Activity: Render the items as a Markdown table with the columns "No." and "Text", one row per line and blank lines omitted. Include only the lines from the start of the items up to and including the line containing "but they also provide only temporary".

Provided data:
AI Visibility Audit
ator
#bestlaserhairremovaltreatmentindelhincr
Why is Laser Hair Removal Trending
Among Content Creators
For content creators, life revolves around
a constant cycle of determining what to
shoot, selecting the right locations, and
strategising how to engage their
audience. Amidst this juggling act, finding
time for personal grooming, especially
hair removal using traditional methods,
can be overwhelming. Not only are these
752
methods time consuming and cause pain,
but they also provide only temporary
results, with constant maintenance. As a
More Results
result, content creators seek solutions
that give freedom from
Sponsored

Exercise result:
| No. | Text |
|---|---|
| 1 | AI Visibility Audit |
| 2 | ator |
| 3 | #bestlaserhairremovaltreatmentindelhincr |
| 4 | Why is Laser Hair Removal Trending |
| 5 | Among Content Creators |
| 6 | For content creators, life revolves around |
| 7 | a constant cycle of determining what to |
| 8 | shoot, selecting the right locations, and |
| 9 | strategising how to engage their |
| 10 | audience. Amidst this juggling act, finding |
| 11 | time for personal grooming, especially |
| 12 | hair removal using traditional methods, |
| 13 | can be overwhelming. Not only are these |
| 14 | 752 |
| 15 | methods time consuming and cause pain, |
| 16 | but they also provide only temporary |